Du côté de Sunrise, la situation est plus simple. Son propriétaire, le groupe danois TDC, laisse clairement sous-entendre que sa filiale suisse est à vendre. En effet, TDC ne considère Sunrise que comme une participation financière. Du côté des acquéreurs possibles pourrait se trouver Deutsche Telekom, qui serait à même d’injecter suffisamment de cash en Suisse pour préparer Sunrise aux prochaines évolutions technologiques. Cablecom est aussi un outsider très sérieux: ouvertement à la recherche d’un partenaire en téléphonie mobile, il pourrait, via sa maison-mère américaine Liberty Global, opter pour un rachat pur et simple de Sunrise.

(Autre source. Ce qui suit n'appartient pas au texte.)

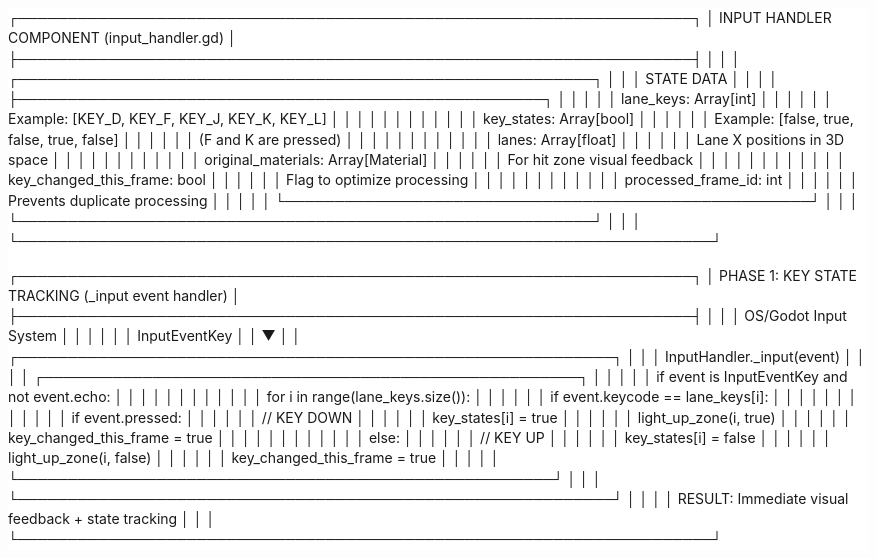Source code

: ┌────────────────────────────────────────────────────────────────────┐
│  INPUT HANDLER COMPONENT (input_handler.gd)                         │
├────────────────────────────────────────────────────────────────────┤
│                                                                      │
│  ┌──────────────────────────────────────────────────────────┐     │
│  │  STATE DATA                                               │     │
│  │  ├─────────────────────────────────────────────────────┐ │     │
│  │  │ lane_keys: Array[int]                               │ │     │
│  │  │   Example: [KEY_D, KEY_F, KEY_J, KEY_K, KEY_L]     │ │     │
│  │  │                                                      │ │     │
│  │  │ key_states: Array[bool]                             │ │     │
│  │  │   Example: [false, true, false, true, false]       │ │     │
│  │  │            (F and K are pressed)                    │ │     │
│  │  │                                                      │ │     │
│  │  │ lanes: Array[float]                                 │ │     │
│  │  │   Lane X positions in 3D space                      │ │     │
│  │  │                                                      │ │     │
│  │  │ original_materials: Array[Material]                 │ │     │
│  │  │   For hit zone visual feedback                      │ │     │
│  │  │                                                      │ │     │
│  │  │ key_changed_this_frame: bool                        │ │     │
│  │  │   Flag to optimize processing                       │ │     │
│  │  │                                                      │ │     │
│  │  │ processed_frame_id: int                             │ │     │
│  │  │   Prevents duplicate processing                     │ │     │
│  │  └─────────────────────────────────────────────────────┘ │     │
│  └──────────────────────────────────────────────────────────┘     │
│                                                                      │
└──────────────────────────────────────────────────────────────────────┘

┌────────────────────────────────────────────────────────────────────┐
│  PHASE 1: KEY STATE TRACKING (_input event handler)                │
├────────────────────────────────────────────────────────────────────┤
│                                                                      │
│  OS/Godot Input System                                              │
│         │                                                            │
│         │ InputEventKey                                             │
│         ▼                                                            │
│  ┌────────────────────────────────────────────────────────────┐   │
│  │  InputHandler._input(event)                                │   │
│  │  ┌──────────────────────────────────────────────────────┐ │   │
│  │  │  if event is InputEventKey and not event.echo:       │ │   │
│  │  │                                                       │ │   │
│  │  │    for i in range(lane_keys.size()):                │ │   │
│  │  │      if event.keycode == lane_keys[i]:              │ │   │
│  │  │                                                       │ │   │
│  │  │        if event.pressed:                            │ │   │
│  │  │          // KEY DOWN                                │ │   │
│  │  │          key_states[i] = true                       │ │   │
│  │  │          light_up_zone(i, true)                     │ │   │
│  │  │          key_changed_this_frame = true              │ │   │
│  │  │                                                       │ │   │
│  │  │        else:                                         │ │   │
│  │  │          // KEY UP                                  │ │   │
│  │  │          key_states[i] = false                      │ │   │
│  │  │          light_up_zone(i, false)                    │ │   │
│  │  │          key_changed_this_frame = true              │ │   │
│  │  └──────────────────────────────────────────────────────┘ │   │
│  └────────────────────────────────────────────────────────────┘   │
│                                                                      │
│  RESULT: Immediate visual feedback + state tracking                │
│                                                                      │
└──────────────────────────────────────────────────────────────────────┘
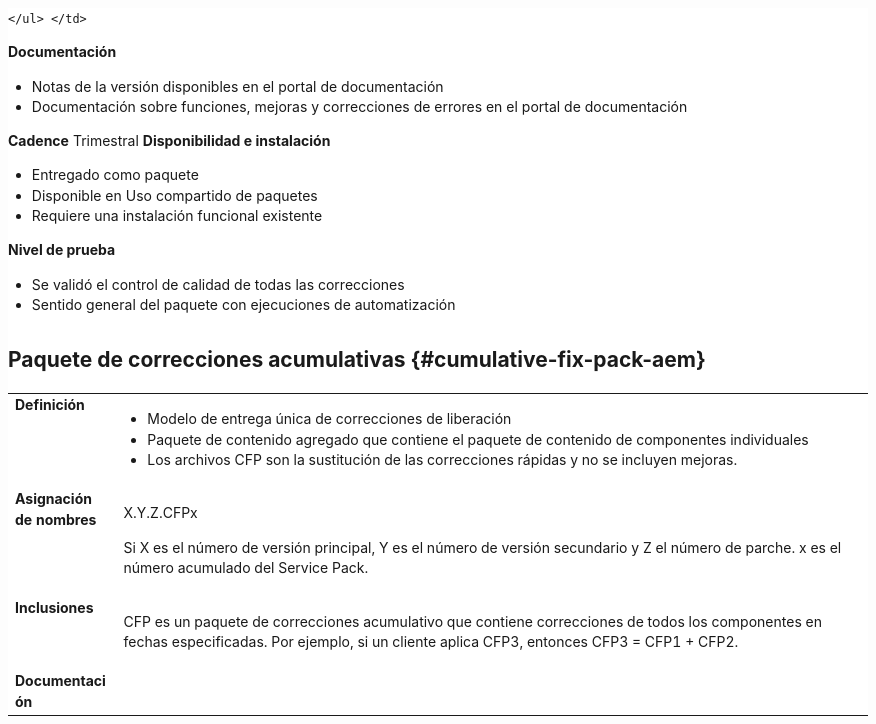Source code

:     </ul> </td>
  </tr>
  <tr>
   <td><strong>Documentación</strong></td>
   <td>
    <ul>
     <li>Notas de la versión disponibles en el portal de documentación</li>
     <li>Documentación sobre funciones, mejoras y correcciones de errores en el portal de documentación</li>
    </ul> </td>
  </tr>
  <tr>
   <td><strong>Cadence</strong></td>
   <td>Trimestral</td>
  </tr>
  <tr>
   <td><strong>Disponibilidad e instalación</strong></td>
   <td>
    <ul>
     <li>Entregado como paquete</li>
     <li>Disponible en Uso compartido de paquetes</li>
     <li>Requiere una instalación funcional existente</li>
    </ul> </td>
  </tr>
  <tr>
   <td><strong>Nivel de prueba</strong></td>
   <td>
    <ul>
     <li>Se validó el control de calidad de todas las correcciones</li>
     <li>Sentido general del paquete con ejecuciones de automatización</li>
    </ul> </td>
  </tr>
 </tbody>
</table>

## Paquete de correcciones acumulativas  {#cumulative-fix-pack-aem}

<table>
 <tbody>
  <tr>
   <td><strong>Definición</strong></td>
   <td>
    <ul>
     <li>Modelo de entrega única de correcciones de liberación</li>
     <li>Paquete de contenido agregado que contiene el paquete de contenido de componentes individuales</li>
     <li>Los archivos CFP son la sustitución de las correcciones rápidas y no se incluyen mejoras.</li>
    </ul> </td>
  </tr>
  <tr>
   <td><strong>Asignación de nombres</strong></td>
   <td><p>X.Y.Z.CFPx</p> <p>Si X es el número de versión principal, Y es el número de versión secundario y Z el número de parche. x es el número acumulado del Service Pack.</p> </td>
  </tr>
  <tr>
   <td><strong>Inclusiones</strong></td>
   <td><p>CFP es un paquete de correcciones acumulativo que contiene correcciones de todos los componentes en fechas especificadas. Por ejemplo, si un cliente aplica CFP3, entonces CFP3 = CFP1 + CFP2.</p> </td>
  </tr>
  <tr>
   <td><strong>Documentación</strong></td>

A court terme, ces manœuvres à venir n’auront que peu d’incidences sur Swisscom, dont la direction doit observer ces opérations d’un œil amusé. Mais à moyen terme, la création de deux nouveaux opérateurs plus solides, construits sur les bases de Sunrise et Orange, et actifs tant en téléphonie mobile qu’en accès fixe à Internet et en télévision, pourrait dynamiser le marché suisse.